Staßfurt.  l Probewahlen für Migranten aller Nationen finden am kommenden Freitag, 11. März, auf dem Pekrul-Hof in Staßfurt statt. In der Grenzstraße 5 stellt der Verein „Staßfurt initiativ“ seine Räume für die Testwahlen zur Verfügung.

Bei der Wahl können alle Migranten aus Staßfurt und Umgebung ohne deutschen Pass ihre Stimme abgeben - so als würden sie am Sonntag, 13. März, bei der Landtagswahl Sachsen-Anhalt wählen. Die Ergebnisse fließen nicht in die echten Ergebnisse der Landtagswahlen ein.

Bei den Migrantenwahlen handelt es sich um ein Projekt des Landesnetzwerks Migrantenorganisationen Sachsen-Anhalt (Lamsa). Es soll ermittelt werden, wie groß das Interesse von Migranten an den Wahlen ist und wie sie wählen würden. Zuwanderer sollen mit dem politischen System in Deutschland vertraut gemacht werden, hatte der Geschäftsführer der Lamsa, Mamad Mohamad, erklärt. Es ist das erste Mal, dass Probewahlen für Migranten in Sachsen-Anhalt stattfinden, bis zu 60 000 Menschen könnten in dem Bundesland probewählen.

Das Land unterstützt die Migrantenwahlen, die am Freitag in dreizehn weiteren Städten in Sachsen-Anhalt stattfinden werden, offiziell. Die traditionellen Parteien haben dafür Informationen über ihr Wahlprogramm auf Englisch erstellt, die zu den Wahlen an die Migranten ausgehändigt werden.

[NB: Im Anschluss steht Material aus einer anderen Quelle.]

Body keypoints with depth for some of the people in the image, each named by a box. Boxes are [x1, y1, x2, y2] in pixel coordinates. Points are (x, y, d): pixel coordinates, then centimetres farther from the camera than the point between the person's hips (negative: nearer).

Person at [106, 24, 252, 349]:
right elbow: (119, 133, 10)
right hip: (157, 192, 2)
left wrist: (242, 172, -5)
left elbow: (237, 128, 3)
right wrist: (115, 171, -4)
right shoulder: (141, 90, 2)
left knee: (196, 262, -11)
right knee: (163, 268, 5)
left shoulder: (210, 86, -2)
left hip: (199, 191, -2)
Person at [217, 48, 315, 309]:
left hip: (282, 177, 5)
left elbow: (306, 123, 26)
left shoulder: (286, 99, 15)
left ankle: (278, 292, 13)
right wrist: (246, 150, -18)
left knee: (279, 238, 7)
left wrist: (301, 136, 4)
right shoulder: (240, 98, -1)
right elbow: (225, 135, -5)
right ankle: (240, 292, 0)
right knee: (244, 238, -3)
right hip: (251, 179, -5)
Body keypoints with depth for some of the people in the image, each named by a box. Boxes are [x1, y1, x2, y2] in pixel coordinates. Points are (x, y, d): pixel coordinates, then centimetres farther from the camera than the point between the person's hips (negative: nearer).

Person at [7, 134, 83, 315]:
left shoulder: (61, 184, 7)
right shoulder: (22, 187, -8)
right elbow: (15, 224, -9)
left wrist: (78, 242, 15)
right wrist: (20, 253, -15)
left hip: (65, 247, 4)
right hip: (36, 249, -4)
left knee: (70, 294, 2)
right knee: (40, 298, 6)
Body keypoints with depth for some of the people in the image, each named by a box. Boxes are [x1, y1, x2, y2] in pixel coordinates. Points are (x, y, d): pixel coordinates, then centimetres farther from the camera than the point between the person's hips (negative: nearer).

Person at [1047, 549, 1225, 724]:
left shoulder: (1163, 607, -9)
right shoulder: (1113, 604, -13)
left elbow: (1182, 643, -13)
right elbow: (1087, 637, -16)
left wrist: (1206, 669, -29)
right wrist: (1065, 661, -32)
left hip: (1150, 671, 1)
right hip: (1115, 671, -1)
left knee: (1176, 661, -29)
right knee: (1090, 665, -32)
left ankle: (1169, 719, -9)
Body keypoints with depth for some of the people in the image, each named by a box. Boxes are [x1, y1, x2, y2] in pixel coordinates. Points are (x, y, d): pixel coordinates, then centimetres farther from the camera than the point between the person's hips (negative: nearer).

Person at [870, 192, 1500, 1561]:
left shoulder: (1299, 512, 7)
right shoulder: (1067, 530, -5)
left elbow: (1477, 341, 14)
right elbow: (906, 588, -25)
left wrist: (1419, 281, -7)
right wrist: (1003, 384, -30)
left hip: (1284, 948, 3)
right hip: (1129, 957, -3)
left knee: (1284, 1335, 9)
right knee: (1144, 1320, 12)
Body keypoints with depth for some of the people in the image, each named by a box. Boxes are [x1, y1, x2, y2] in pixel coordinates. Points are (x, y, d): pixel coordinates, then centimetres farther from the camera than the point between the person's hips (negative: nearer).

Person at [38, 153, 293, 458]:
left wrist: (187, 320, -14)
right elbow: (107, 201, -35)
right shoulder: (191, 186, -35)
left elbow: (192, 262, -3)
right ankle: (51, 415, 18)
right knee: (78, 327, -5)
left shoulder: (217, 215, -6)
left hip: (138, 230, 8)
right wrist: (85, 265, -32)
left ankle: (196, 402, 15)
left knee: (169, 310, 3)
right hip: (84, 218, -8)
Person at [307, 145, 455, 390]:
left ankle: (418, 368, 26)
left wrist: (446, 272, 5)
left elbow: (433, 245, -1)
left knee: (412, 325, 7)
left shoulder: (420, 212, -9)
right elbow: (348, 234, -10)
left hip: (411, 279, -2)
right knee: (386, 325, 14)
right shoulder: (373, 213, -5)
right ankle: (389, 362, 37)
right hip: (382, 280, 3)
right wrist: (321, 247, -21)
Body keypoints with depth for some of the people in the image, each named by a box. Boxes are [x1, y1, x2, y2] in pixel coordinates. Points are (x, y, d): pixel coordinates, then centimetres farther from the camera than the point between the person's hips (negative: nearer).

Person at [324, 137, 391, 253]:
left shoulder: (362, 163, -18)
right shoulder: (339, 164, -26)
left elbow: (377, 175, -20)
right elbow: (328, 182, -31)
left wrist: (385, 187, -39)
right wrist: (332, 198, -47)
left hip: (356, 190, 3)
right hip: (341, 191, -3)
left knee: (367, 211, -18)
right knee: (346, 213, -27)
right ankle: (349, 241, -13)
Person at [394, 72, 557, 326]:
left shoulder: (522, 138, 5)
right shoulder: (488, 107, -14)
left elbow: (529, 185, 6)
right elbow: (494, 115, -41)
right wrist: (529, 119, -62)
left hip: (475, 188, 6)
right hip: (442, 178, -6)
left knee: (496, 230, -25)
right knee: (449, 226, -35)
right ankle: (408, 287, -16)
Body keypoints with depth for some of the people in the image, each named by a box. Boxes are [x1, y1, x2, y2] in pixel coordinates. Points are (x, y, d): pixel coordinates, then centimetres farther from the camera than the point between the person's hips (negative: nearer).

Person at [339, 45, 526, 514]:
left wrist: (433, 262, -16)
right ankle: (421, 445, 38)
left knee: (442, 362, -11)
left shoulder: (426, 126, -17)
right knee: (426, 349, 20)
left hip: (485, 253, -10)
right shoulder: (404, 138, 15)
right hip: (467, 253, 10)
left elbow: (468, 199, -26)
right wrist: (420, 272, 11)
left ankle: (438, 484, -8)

„Dahinter steht auch die Idee, Migranten mehr an unseren demokratischen Prozessen zu beteiligen“, erklärt Anette Pekrul, Vorsitzende von „Staßfurt initiativ“. Sie seien genauso wie Menschen mit deutschem Pass von Entscheidungen der Politik betroffen. „Migranten sind durchaus politisch interessiert. Dennoch sind viele bis heute vom Wahlrecht ausgeschlossen, auch wenn sie schon lange in Deutschland leben und Gewerbesteuer zahlen“, erklärt Anette Pekrul und erinnert nur mal an den Dönerladen von nebenan.

Das Wahllokal befindet sich auf dem Hof in der Grenzstraße 5 und wird am Freitag, 11. März, von 8 bis 17.30 Uhr offen stehen. Drei Flüchtlinge, die durch „Staßfurter initiativ“ betreut werden, stellen sich als Wahlhelfer zur Verfügung. Sie wurden bereits von Mitarbeitern der Lamsa für den Tag geschult. Eine Wahlurne soll aufgestellt werden.

Wahlberechtigt bei den Migrantenwahlen sind alle volljährigen Männer und Frauen ohne deutschen Pass, die seit mindestens drei Monaten in Sachsen-Anhalt leben. Die Migranten bekommen Stimmzettel ausgehändigt, die sich von den Wahlzetteln der richtigen Landtagswahl extrem unterscheiden und die auf Deutsch und Englisch verfasst sind.

Migranten aller Nationen, aus Staßfurt und weiter, sind von der Lamsa und Anette Pekrul herzlich eingeladen, an den Wahlen teilzunehmen.